Aus1.6 Where assets and liabilities are transferred to a local government
from another local government at no cost, or for nominal
consideration, pursuant to legislation, ministerial directive or
other externally imposed requirement, paragraphs Aus63.1 to
Aus63.9 shall be applied.
Scope
2 This Standard applies to a transaction or other event that meets the definition of a business combination. This Standard does not apply to:
(a) the formation of a joint venture.
(b) the acquisition of an asset or a group of assets that does not constitute a business. In such cases the acquirer shall identify and recognise the individual identifiable assets acquired (including those assets that meet the definition of, and recognition criteria for, intangible assets in AASB 138
Intangible Assets) and liabilities assumed. The cost of the group shall be allocated to the individual identifiable assets and liabilities on the basis of their relative fair values at the date of purchase.

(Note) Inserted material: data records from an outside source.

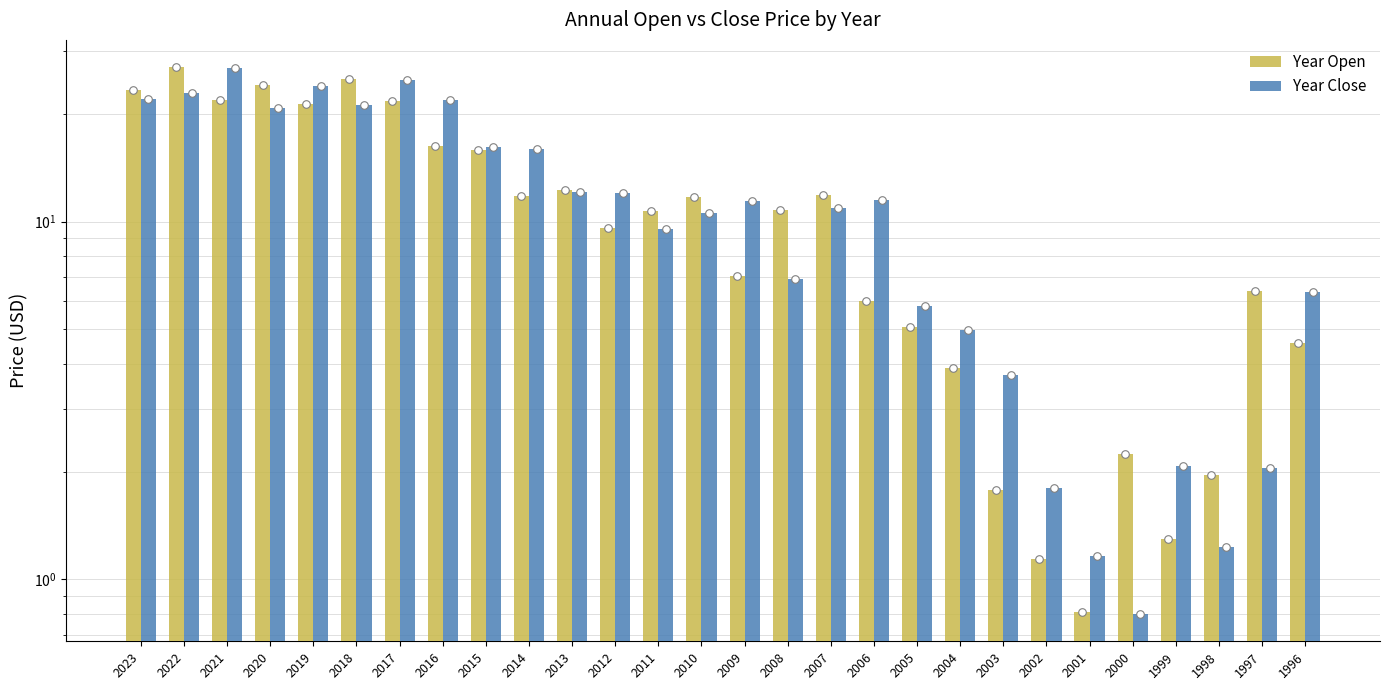

Which series has the largest Y range (max minus min)?

Year Open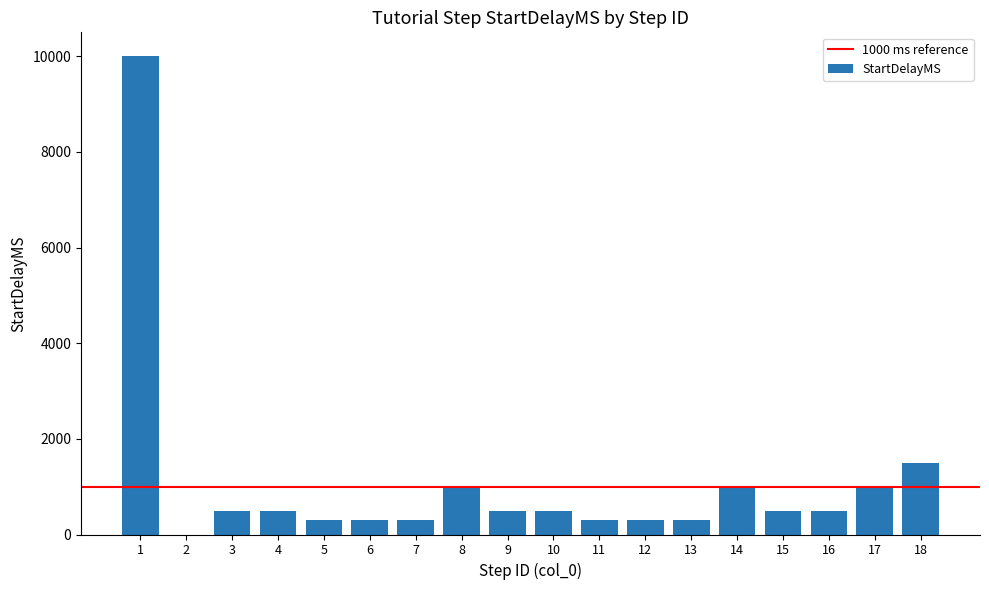

What is the sum of all values?

19300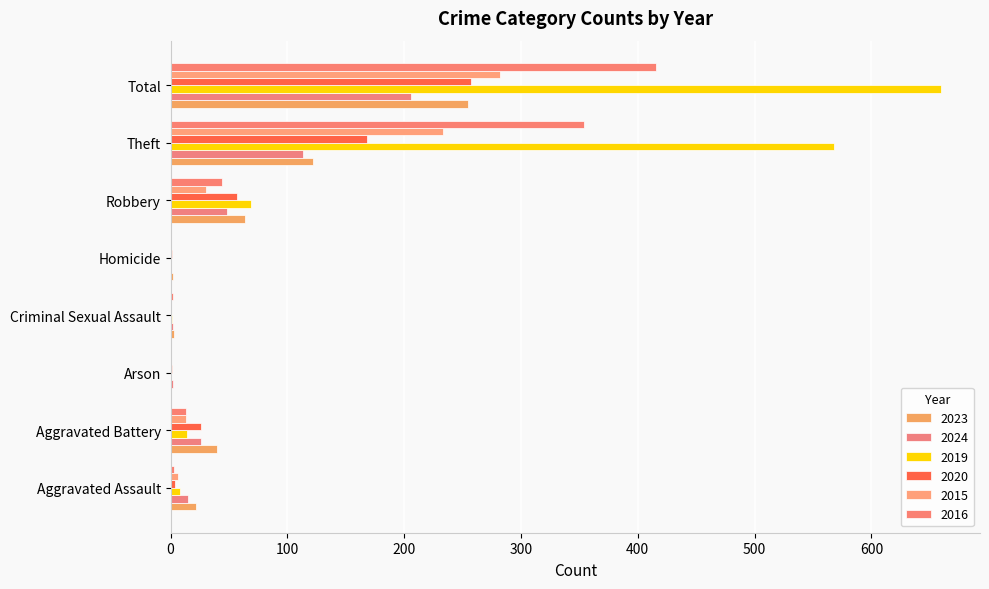

What is the average value of the 2020 series?

64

Such a transaction or event does not give rise to goodwill.
(c) a combination of entities or businesses under common control (paragraphs B1-B4 provide related application guidance).
Aus 2.1 A restructure of administrative arrangements, as defined in Appendix A of AASB 1004 Contributions, is outside the scope of this Standard. AASB 1004 specifies requirements for restructures of administrative arrangements.
1Identifying a business combination
3 An entity shall determine whether a transaction or other event is a business combination by applying the definition in this Standard, which requires that the assets acquired and liabilities assumed constitute a business. If the assets acquired are not a business, the reporting entity shall account for the transaction or other event as an asset acquisition. Paragraphs B5-B12 provide guidance on identifying a business combination and the definition of a business.
The acquisition method
4 An entity shall account for each business combination by applying the acquisition method.
1 The definition of, and requirements for, a restructure of administrative arrangements are included in the version of AASB 1004 issued in December 2007.